The ethics of the ties between the museum world and the art trade is a very important theme in museology. Neither could exist without the other. This entanglement is fascinating, and we both learn from mistakes made in the past by both sides. Exchanging information on this score and documenting precisely those ties between the art trade and the museum world is a valuable undertaking, not only for CODART, of course, but also for the RKD and various societies of art dealers, such as VHOK, TEFAF, and CINOA. Naturally I’m curious to see how this theme develops at the CODART congress.

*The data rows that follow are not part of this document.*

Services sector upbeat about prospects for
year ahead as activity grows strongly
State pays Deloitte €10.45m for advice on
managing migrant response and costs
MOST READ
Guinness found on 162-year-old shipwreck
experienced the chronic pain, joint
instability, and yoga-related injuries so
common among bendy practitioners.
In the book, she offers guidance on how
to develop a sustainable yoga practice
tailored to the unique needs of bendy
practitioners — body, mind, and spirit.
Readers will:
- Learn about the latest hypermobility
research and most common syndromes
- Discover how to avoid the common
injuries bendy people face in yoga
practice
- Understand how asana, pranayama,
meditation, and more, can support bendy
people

Adam Elsheimer (1578-1610), The Flight into Egypt, ca. 1605 silvered copper (oval), 9.8 x 7.6 cm The Kimbell Art Museum, Fort Worth, inv. no. AP 1994.01

What are the nicest things about your profession? Does it also have a downside?
I have no collection of my own, but I’m surrounded by artworks that I either cannot or do not want to sell. It’s wonderful to be able to look intensely with a client at a work of art and to live intensely with an artwork. But it’s also nice to be able to part with it and find peace in an empty wall. Even so, I often part with some regret from certain artworks, such as Elsheimer’s Flight into Egypt, which I sold early on in my career to a private collector, Peter Sharp, and many years later to the Kimbell in Fort Worth, and The Nativity by Fra Bartolomeo, which I sold in 2005 to The Art Institute of Chicago. Sometimes I keep certain drawings or paintings as long as possible, or even hide them in a box or a cupboard, hoping that the world will forget they are with me, and I take them out once in a while to look at them in solitude.

It is true joy, however, to find the perfect home for an artwork: a museum, for example, where it is viewed with interest and studied by people who appreciate the work as much as I do.